Despite recent national advances in the care for the hip fracture patient, significant morbidity and mortality persists. Some of this morbidity is attributable to the analgesia provided in the hospital setting. The National Institute of Health and Care Excellence and the Association of Anaesthetists of Great Britain and Ireland recommend the use of simple oral analgesia including opioids, with fascia-iliac blocks (FIB) used as an adjunct. Literature review reveals a paucity of evidence on this.

The aim of this project was to evaluate the proportion of patients receiving a fascia-iliac block prior to operative intervention. A secondary aim was to evaluate the efficacy of these blocks through analysis of pre and post-operative opioid usage, post-operative delirium, time to bowel opening, and naloxone use.

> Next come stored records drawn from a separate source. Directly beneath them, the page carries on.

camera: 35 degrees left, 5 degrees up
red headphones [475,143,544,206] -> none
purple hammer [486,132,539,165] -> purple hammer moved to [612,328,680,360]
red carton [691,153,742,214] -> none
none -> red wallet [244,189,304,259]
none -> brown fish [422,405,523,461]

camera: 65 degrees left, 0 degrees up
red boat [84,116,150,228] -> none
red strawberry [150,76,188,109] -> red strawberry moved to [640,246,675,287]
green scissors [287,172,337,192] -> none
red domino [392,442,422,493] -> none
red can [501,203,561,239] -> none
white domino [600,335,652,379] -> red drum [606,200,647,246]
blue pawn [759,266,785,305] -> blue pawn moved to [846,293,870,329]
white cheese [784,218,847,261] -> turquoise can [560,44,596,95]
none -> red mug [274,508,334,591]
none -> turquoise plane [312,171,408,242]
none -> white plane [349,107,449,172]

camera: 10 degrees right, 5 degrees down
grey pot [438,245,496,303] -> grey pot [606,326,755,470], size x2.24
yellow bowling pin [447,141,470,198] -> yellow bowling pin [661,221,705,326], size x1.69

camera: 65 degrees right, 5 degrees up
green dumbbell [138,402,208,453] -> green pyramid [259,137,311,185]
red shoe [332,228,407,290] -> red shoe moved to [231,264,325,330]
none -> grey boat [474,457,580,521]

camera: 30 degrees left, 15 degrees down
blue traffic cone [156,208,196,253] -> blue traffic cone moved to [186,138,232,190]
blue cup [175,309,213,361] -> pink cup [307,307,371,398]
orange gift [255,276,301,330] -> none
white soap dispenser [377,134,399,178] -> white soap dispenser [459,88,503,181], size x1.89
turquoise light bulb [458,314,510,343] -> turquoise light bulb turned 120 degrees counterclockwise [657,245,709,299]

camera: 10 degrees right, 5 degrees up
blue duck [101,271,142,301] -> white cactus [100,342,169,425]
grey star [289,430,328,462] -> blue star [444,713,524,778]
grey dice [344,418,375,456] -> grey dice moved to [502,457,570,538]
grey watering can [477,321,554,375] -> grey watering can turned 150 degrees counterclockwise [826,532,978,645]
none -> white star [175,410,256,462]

Patients who received a fascia-iliac block received significantly less post-operative and total analgesia (p=0.04, p=0.03), had lower rates of delirium (p=0.03) and those patients which were discharged directly home had a shorter inpatient stay (p=0.03). No patients who received a fascia-iliac block (FIB) needed naloxone to reverse opioid toxicity, whilst two without fascia-iliac block did. The results of the project eventually led to the introduction of a hip fracture care pathway which incorporates a single shot fascia-iliac block for all patients who are eligible. Within a two year study period, compliance with fascia-iliac blocks improved from 54% to 90%.

Our experience shows a great improvement in compliance with fascia-iliac blocks in the pre-operative period. This work has also underpinned the introduction of a new hip fracture care pathway ultimately to better patient care and outcomes.